→ EXCERPTED TEXT:

################

European power grids must maintain a stable frequency of 50 Hz, with a secure oscillation range of ±0.1%. If deviations exceed 0.5%, outages and separations of control areas may occur. When deviations reach 0.1%, balancing reserves are automatically activated to restore stability [11,36].
Europe utilizes four main balancing mechanisms to regulate frequency deviations:
  • Frequency Containment Reserve (FCR):
    • First response mechanism, activated within 15 s to counteract frequency disturbances.
    • The European synchronous grid reserves 3000 MW for the FCR to maintain system stability.
  • Automatic Frequency Restoration Reserve (aFRR):
    • Activated within 30 s, replacing the FCR.
    • Maintains grid frequency stability for up to 15 min.
    • TSOs define a power band for each period, with symmetric band requirements set by ENTSO-E or set by each TSO according to its own methodology.
  • Manual Frequency Restoration Reserve (mFRR):
    • Used after the aFRR to support extended balancing needs.
    • Addresses medium- and long-term deviations caused by generation or load fluctuations.
    • TSOs activate 15 min market blocks, allowing generators to bid in auctions.
  • Replacement Reserve (RR):
    • Used for long-term disturbances beyond aFRR and mFRR capabilities.
    • Activated within 15 min and remain active for several hours.
    • Typically managed through bilateral agreements between TSOs and providers, rather than real-time market activations.
BMs reserves are traded directly between TSOs and providers. Upward regulation providers receive the up-regulation price, while downward regulation providers pay the down-regulation price. Imbalance settlement costs are assigned to BRPs that deviate from their scheduled dispatch. Typically, upward regulation prices exceed spot prices, while downward regulation prices are lower. In some cases, BRPs may receive compensation instead of penalties, depending on market conditions [11,37,38].

3.2. Portuguese Electricity Markets

Portugal and Spain are part of MIBEL since 2007. MIBEL oversees spot, continuous (since 2015 in the second stage of MIBEL), derivative, and bilateral markets, while ancillary services remain independent for each country and are managed by their respective TSOs. However, certain ancillary services can be traded between TSOs for system balancing. In the DAM and IDM, players can bid up to 24 bids with increasing prices per hour [5]. So, they are allowed to use price arbitrage [5,28].
Portugal follows the European frequency reserve framework for continuous balancing, with the following specifications [11,12,38,39,40]:
  • FCR:
    • The FCR is mandatory and non-remunerated for all technically capable generators connected to the grid.
    • Generators must reserve 5% of their nominal power under stable conditions to support the FCR.
    • Portugal contributes to the continental European synchronous grid.
  • aFRR:
    • The Portuguese TSO requires an asymmetrical aFRR power band, where up-regulation capacity is twice the down-regulation capacity.
    • Historically, Portugal’s aFRR power band is more used for up-regulation than down-regulation.
    • To align with ENTSO-E guidelines, Portugal’s TSO upscales up-regulation capacity to 60% and downscales down-regulation to 40%.
    • Hourly aFRR capacity auctions are held, allowing all technically capable generators to participate.
    • Generators must offer both up-regulation and down-regulation, with up capacity being twice the down capacity.

################

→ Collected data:
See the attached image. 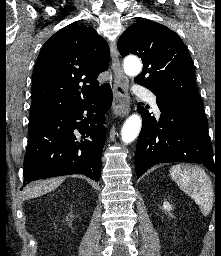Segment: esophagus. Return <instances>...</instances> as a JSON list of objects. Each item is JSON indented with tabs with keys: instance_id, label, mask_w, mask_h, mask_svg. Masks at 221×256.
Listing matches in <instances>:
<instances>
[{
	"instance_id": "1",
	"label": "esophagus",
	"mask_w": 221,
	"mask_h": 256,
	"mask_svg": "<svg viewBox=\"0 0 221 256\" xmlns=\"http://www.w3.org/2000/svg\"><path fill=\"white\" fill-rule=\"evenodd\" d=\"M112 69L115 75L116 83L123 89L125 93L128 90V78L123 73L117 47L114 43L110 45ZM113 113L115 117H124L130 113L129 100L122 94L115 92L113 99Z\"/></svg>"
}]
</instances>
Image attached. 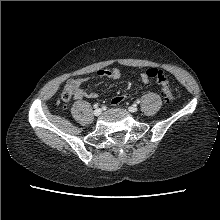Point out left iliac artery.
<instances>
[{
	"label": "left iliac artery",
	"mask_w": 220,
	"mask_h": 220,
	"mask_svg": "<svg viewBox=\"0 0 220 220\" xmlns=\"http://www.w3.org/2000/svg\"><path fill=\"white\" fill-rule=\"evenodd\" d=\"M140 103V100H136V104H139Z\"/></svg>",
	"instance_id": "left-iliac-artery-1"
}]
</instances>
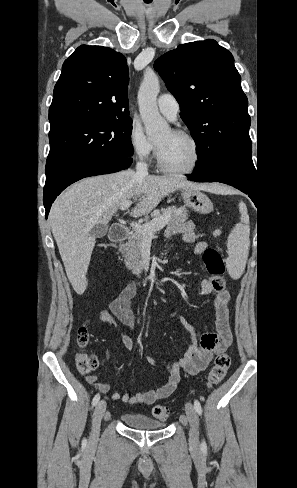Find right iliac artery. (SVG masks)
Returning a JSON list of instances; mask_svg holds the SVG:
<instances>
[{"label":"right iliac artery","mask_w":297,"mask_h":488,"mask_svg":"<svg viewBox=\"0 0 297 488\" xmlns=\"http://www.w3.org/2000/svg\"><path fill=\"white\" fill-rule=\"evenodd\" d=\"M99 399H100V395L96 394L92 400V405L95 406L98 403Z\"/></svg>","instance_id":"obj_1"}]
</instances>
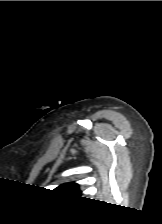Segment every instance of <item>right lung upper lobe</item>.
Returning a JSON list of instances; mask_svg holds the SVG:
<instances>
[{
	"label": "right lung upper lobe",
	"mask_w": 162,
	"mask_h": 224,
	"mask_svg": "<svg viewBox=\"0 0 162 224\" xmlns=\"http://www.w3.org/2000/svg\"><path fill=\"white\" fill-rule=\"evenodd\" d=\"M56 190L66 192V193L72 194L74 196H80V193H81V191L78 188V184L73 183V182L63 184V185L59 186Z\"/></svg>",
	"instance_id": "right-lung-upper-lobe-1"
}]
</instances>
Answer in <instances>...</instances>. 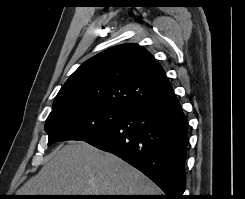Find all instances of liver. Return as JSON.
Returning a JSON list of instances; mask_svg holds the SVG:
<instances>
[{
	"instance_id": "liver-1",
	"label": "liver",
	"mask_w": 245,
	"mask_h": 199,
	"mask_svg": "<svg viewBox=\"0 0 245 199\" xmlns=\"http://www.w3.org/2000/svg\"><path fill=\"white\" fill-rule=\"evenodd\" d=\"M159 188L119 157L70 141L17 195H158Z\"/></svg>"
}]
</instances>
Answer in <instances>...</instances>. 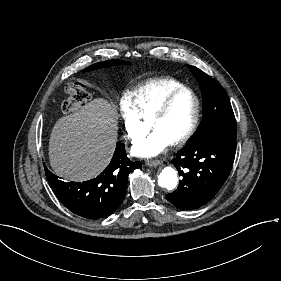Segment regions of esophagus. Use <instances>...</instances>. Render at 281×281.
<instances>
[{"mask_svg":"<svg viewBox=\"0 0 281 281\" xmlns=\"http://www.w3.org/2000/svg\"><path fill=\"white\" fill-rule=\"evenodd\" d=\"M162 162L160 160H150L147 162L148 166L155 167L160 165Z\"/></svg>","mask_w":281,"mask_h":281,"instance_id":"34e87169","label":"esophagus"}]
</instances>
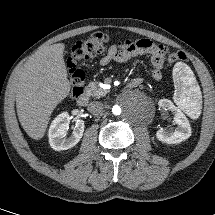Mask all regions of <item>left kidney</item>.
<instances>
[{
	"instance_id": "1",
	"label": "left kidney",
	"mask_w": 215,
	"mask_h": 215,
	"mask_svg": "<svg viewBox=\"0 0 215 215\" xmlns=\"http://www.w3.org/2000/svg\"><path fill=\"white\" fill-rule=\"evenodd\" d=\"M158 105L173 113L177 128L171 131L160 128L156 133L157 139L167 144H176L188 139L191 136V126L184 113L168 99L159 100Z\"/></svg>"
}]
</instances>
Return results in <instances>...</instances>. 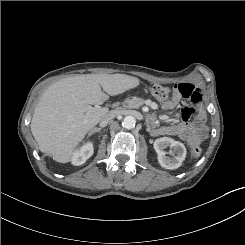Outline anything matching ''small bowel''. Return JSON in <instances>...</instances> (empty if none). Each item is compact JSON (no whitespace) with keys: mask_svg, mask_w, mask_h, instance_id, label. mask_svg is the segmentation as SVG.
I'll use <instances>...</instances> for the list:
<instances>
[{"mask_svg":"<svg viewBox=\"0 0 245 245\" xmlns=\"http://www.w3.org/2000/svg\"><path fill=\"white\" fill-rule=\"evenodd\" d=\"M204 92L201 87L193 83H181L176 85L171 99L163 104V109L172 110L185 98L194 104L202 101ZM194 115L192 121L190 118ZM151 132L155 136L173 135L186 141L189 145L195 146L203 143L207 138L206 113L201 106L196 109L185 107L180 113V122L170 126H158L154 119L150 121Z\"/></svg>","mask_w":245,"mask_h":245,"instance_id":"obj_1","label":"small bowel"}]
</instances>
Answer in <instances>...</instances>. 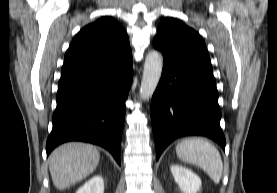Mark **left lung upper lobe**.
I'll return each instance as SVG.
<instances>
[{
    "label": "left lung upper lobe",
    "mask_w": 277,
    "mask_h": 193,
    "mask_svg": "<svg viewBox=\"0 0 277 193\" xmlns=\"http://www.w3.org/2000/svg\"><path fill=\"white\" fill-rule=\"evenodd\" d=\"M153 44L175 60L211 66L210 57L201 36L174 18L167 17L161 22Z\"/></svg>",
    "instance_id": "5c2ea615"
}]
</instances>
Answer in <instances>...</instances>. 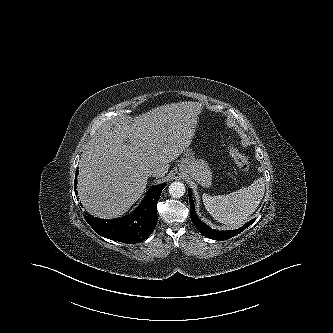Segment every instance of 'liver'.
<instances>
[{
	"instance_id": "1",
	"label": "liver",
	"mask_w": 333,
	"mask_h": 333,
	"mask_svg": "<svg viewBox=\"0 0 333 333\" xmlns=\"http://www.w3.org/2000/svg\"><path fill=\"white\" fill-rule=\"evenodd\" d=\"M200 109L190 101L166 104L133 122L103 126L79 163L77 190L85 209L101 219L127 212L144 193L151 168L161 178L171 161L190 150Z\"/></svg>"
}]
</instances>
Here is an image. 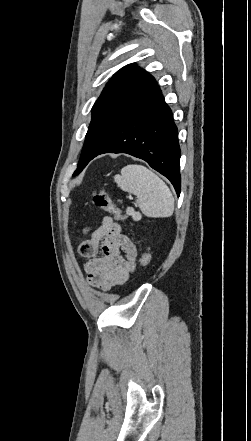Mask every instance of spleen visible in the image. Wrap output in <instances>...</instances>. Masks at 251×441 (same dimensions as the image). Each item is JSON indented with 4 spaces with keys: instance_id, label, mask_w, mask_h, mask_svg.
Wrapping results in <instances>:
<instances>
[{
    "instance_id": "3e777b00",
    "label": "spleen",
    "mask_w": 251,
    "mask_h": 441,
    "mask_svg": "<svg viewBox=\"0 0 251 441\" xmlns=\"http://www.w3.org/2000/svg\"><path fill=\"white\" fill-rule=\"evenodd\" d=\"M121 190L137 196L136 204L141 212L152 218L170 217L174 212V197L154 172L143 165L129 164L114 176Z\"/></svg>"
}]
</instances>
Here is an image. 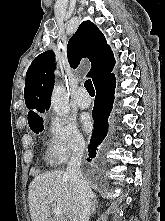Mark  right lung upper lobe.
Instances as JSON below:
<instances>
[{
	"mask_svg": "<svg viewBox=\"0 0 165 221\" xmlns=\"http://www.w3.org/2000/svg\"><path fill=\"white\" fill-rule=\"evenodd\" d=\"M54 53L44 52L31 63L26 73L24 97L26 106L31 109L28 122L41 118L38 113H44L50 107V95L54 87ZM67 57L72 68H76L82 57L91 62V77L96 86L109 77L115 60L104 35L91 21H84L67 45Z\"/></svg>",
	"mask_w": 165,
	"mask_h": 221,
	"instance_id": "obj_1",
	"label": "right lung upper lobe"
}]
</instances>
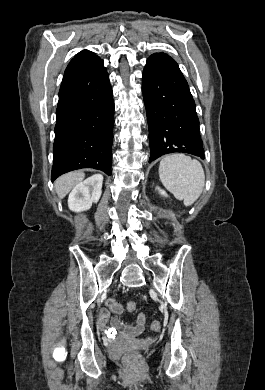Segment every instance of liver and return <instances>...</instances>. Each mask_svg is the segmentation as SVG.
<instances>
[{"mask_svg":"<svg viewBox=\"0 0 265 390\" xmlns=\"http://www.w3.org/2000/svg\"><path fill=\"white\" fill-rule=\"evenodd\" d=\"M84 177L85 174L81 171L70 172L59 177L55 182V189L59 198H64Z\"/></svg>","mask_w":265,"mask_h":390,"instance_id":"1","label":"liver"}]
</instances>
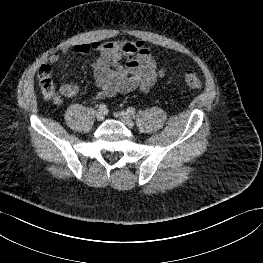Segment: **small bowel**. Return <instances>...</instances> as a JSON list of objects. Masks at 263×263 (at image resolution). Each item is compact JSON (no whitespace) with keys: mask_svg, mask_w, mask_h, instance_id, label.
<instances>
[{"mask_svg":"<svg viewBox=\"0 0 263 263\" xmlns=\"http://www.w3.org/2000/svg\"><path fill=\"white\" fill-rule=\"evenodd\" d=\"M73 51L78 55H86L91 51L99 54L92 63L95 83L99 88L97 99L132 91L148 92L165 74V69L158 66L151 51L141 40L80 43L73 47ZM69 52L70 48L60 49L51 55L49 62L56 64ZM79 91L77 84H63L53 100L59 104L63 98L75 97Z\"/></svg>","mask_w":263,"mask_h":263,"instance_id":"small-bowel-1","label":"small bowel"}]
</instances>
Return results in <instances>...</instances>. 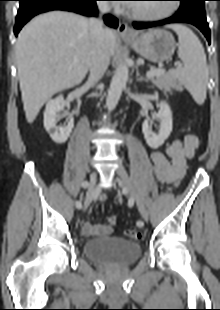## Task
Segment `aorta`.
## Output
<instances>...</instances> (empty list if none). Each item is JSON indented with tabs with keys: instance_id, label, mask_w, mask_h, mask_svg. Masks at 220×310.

################

→ PROBLEMS TO WORK ON:
A - Set down the part of the passage on frequency balancing that starts at "European power grids" and ends at "replacing the FCR.".
B - For each statement, say yes or no according to the passage on frequency balancing, and quote the words that decide it: (i) The FCR is activated within 15 s. (ii) In Portugal, generators are paid for taking part in the FCR. (iii) Portugal and Spain have been part of MIBEL since 2015.
C - Write what comes next in the passage on frequency balancing, picking up after its final sentence.
The listing has no connection to the passage on frequency balancing in European and Portuguese power markets.

→ SOLVED PROBLEMS:
A -
European power grids must maintain a stable frequency of 50 Hz, with a secure oscillation range of ±0.1%. If deviations exceed 0.5%, outages and separations of control areas may occur. When deviations reach 0.1%, balancing reserves are automatically activated to restore stability [11,36].
Europe utilizes four main balancing mechanisms to regulate frequency deviations:
  • Frequency Containment Reserve (FCR):
    • First response mechanism, activated within 15 s to counteract frequency disturbances.
    • The European synchronous grid reserves 3000 MW for the FCR to maintain system stability.
  • Automatic Frequency Restoration Reserve (aFRR):
    • Activated within 30 s, replacing the FCR.

B -
(i) Yes: "First response mechanism, activated within 15 s to counteract frequency disturbances."
(ii) No: "The FCR is mandatory and non-remunerated for all technically capable generators connected to the grid."
(iii) No: "Portugal and Spain are part of MIBEL since 2007."

C -
    • Due to limited competition, combined cycle gas turbines (CCGTs) dominate the aFRR market.
    • The price of upwards aFRR energy is regulated and set by the national regulator.
  • mFRR:
    • mFRR energy is procured through hourly auctions, with separate bids for upward and downward regulation in marginal markets.
    • Since mFRR is based on hourly auctions, it may not be sufficient for balancing long-term frequency deviations.
  • RR:
    • Based on annual marginal capacity procurement, its marginal energy procurement is defined through hourly auctions, with separate bids for upward and downward regulation.
    • RRs are activated for long-term system imbalances that cannot be resolved through aFRRs or mFRRs.
    • RRs can be activated within 15 min and remain active for extended periods.
Extraordinary reserves rely on bilateral contracts between TSOs and market participants instead of direct market bidding.

4. Strategic Bidding of vRESs in Electricity Markets

The objective of maximizing the producer’s revenue is formulated as an optimization problem, which was implemented using Python. v3.7.3 (code provided in the Supplementary Materials). In this model, the decision variables represent the volumes traded in the EMs, constrained by market rules and conditions.
The following general constraints are applied:
  • The schedule in the EMs is limited by the nominal power of the vRES power plant. The producer cannot sell more energy than what can be physically produced.
  • The producer cannot bid more downward balancing capacity than the scheduled injection.
  • Bids in the BMs are limited by the request of the TSO.
In this model, the vRES market participation decisions are interconnected through the following concepts:
  • Position: The portfolio of the vRES that accounts for the bid in the DAM, increasing when selling in the IDM and decreasing when purchasing energy.
  • Final offer: The position of the vRES after the capacity market and before the activation of energy bids. This represents the adjusted position based on initial bids and the balancing capacity market.
  • Final schedule: After the activation of reserves by the TSO, the final schedule reflects the adjusted energy injection into the grid. It is derived from initial positions from the DAM and IDMs, increasing when upward reserves are activated and decreasing when downward reserves are called upon. This adjustment reflects the energy increased or reduced in response to the TSO’s requests.
  • Final deviation: The difference between the actual production and the final schedule, which will be settled during the IS period.
These concepts are crucial for understanding how the vRES’s decisions evolve and impact each other across different market stages.

4.1. Ideal Case

In an ideal scenario, the producer has perfect foresight regarding both vRES production and market conditions. With this information, the producer can place bids at the optimal quantile of the distribution to maximize revenue. This participation strategy, based on the optimal quantile of vRES generation probability forecasts, has been discussed in other studies [11,41]. The revenue from the DAM is as follows:
R j , t D A M = Q j , t ·   C t D A M
where, for the hour t,
  • Q j , t is the quantile j, with j representing the index ranging from 1 to 21.
  • C t D A M is the DAM price.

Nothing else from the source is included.